Internalize the Temperature: On-Policy Self-Distillation as Policy Reheater for Reinforcement Learning
Pith reviewed 2026-06-28 18:47 UTC · model grok-4.3
The pith
Temperature-scaled on-policy self-distillation restores entropy in collapsed RL policies for language models.
A machine-rendered reading of the paper's core claim, the machinery that carries it, and where it could break.
Core claim
Starting from an entropy-collapsed RL checkpoint, TS-OPSD constructs a self-teacher by applying high-temperature scaling to the model's own logits and distills the smoother distribution back into the student model. This internalizes the temperature effect, requiring no external teacher or additional inference cost during training.
What carries the argument
Temperature-Scaled On-Policy Self-Distillation (TS-OPSD), the process of using high-temperature scaled self-logits as a teacher signal for distillation to reheat the policy parameters.
If this is right
- Policy reheating via TS-OPSD yields stronger initialization for continued RL than standard continued RL.
- TS-OPSD reduces output sharpness while preserving intermediate representations, top candidate sets, and reasoning capability.
- Entropy restoration serves as a simple post-collapse intervention for extending reasoning-oriented RL.
Where Pith is reading between the lines
- The method could be applied periodically during RL training to prevent collapse rather than only as a post-hoc fix.
- Similar self-distillation might help in other domains where policy entropy needs restoration without changing the objective.
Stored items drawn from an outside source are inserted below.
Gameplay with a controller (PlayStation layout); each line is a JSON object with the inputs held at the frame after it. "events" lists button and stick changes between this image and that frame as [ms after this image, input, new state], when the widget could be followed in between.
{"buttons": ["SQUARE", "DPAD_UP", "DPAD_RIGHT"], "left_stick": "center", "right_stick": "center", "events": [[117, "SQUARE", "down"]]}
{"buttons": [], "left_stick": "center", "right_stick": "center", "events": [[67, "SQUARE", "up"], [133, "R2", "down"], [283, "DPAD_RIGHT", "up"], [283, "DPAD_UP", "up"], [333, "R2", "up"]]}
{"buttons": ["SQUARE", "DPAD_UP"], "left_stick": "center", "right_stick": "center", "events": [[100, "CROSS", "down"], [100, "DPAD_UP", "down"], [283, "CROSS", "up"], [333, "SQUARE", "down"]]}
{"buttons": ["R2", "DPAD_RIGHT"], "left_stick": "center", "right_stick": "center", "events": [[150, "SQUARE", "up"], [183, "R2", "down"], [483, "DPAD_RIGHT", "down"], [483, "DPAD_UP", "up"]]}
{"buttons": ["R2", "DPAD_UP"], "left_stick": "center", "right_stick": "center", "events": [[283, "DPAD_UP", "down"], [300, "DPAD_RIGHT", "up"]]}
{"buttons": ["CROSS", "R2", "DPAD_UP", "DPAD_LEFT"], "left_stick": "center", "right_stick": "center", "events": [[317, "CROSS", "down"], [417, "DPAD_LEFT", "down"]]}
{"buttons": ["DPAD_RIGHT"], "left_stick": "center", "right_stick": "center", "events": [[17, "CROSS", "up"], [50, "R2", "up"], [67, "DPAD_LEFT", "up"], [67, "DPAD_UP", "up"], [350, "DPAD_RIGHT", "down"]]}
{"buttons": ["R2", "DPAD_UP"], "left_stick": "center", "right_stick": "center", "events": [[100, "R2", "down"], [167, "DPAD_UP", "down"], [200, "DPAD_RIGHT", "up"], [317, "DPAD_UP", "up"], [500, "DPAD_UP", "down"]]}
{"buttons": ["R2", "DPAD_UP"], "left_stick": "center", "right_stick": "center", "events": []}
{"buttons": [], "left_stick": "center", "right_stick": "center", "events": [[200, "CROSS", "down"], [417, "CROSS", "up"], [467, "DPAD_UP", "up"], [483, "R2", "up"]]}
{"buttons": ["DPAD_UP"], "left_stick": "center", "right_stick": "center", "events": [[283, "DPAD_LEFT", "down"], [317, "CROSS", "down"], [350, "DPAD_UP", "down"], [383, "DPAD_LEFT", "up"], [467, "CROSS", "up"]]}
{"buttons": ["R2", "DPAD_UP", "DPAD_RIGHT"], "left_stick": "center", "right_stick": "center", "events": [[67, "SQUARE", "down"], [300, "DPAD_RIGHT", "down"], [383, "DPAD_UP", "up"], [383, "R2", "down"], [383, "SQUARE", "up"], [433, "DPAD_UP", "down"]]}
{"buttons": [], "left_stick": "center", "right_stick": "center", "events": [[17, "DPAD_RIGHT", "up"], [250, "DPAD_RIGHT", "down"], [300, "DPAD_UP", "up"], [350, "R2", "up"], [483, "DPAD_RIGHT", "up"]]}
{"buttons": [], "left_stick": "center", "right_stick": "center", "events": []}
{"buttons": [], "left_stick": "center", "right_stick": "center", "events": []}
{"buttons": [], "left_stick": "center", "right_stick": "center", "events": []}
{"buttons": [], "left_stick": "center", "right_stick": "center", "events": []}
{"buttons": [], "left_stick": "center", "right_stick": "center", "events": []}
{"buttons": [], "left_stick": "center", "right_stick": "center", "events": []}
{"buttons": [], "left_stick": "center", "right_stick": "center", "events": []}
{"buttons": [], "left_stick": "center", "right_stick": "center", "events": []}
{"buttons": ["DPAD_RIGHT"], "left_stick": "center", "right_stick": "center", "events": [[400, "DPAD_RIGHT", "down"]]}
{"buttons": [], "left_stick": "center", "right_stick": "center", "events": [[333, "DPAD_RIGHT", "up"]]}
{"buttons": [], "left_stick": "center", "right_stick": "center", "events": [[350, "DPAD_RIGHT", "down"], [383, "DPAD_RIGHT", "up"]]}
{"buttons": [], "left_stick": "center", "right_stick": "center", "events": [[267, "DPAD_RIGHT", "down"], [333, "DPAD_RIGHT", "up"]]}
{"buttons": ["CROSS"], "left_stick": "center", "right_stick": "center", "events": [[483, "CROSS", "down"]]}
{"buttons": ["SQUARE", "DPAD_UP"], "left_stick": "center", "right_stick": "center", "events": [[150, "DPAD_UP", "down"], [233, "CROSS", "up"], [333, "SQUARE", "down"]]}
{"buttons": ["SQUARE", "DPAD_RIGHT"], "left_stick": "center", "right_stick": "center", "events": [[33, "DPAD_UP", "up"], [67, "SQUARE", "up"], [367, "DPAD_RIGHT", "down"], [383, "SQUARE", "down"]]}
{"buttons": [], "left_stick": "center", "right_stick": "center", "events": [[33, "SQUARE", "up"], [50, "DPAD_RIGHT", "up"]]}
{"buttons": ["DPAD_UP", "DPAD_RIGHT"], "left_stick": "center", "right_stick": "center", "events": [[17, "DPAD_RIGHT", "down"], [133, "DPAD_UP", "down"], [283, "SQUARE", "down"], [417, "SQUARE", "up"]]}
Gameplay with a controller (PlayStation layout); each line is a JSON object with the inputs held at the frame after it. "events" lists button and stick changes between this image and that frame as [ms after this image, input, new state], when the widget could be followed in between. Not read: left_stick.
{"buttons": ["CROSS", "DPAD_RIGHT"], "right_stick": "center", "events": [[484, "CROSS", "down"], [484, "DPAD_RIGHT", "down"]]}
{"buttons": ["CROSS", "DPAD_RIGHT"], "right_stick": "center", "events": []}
- Since it preserves reasoning capability, it may allow scaling RL to longer horizons or more complex verifiable reward tasks.
Load-bearing premise
Distilling from high-temperature scaled versions of the model's own logits produces a useful teacher signal that restores entropy without degrading the underlying reasoning capability or intermediate representations.
What would settle it
A direct comparison where a model reheated with TS-OPSD shows no improvement or worse performance in subsequent RL training on the same verifiable reward tasks compared to a baseline without reheating.
Figures
read the original abstract
Reinforcement learning from verifiable rewards improves the reasoning ability of large language models, but often suffers from entropy collapse, in which increasingly concentrated policies reduce rollout diversity and useful learning signals. Existing remedies either constrain the RL objective (e.g., entropy regularization) or adjust sampling temperature during rollout collection, but these interventions remain external to the model parameters. We propose Temperature-Scaled On-Policy Self-Distillation (TS-OPSD), a lightweight policy reheating method that internalizes the exploratory effect of temperature into model parameters. Starting from an entropy-collapsed RL checkpoint, TS-OPSD constructs a self-teacher by applying high-temperature scaling to the model's own logits, then distills the resulting smoother distribution back into the student. This policy reheating requires no external teacher, privileged data, or additional inference cost. Experiments on Qwen3-4B-Base and Qwen3-8B-Base show that policy reheating yields a stronger initialization for continued RL than both standard continued RL and rollout-level temperature reheating. Further analyses show that TS-OPSD mainly reduces output sharpness while preserving intermediate representations, top candidate sets, and reasoning capability. These results suggest that entropy restoration can serve as a simple post-collapse intervention for extending reasoning-oriented RL.
Editorial analysis
A structured set of objections, weighed in public.
Referee Report
Summary. The paper proposes Temperature-Scaled On-Policy Self-Distillation (TS-OPSD) to address entropy collapse in RL for LLM reasoning. Starting from a collapsed checkpoint, it constructs a self-teacher by high-temperature scaling of the model's own logits and distills the smoother distribution back into the parameters. This internalizes the exploratory effect of temperature without external teachers or extra inference cost. Experiments on Qwen3-4B-Base and Qwen3-8B-Base claim that the resulting checkpoint is a stronger initialization for continued RL than either standard continued RL or rollout-level temperature reheating. Analyses indicate that TS-OPSD reduces output sharpness while preserving intermediate representations, top candidate sets, and reasoning capability.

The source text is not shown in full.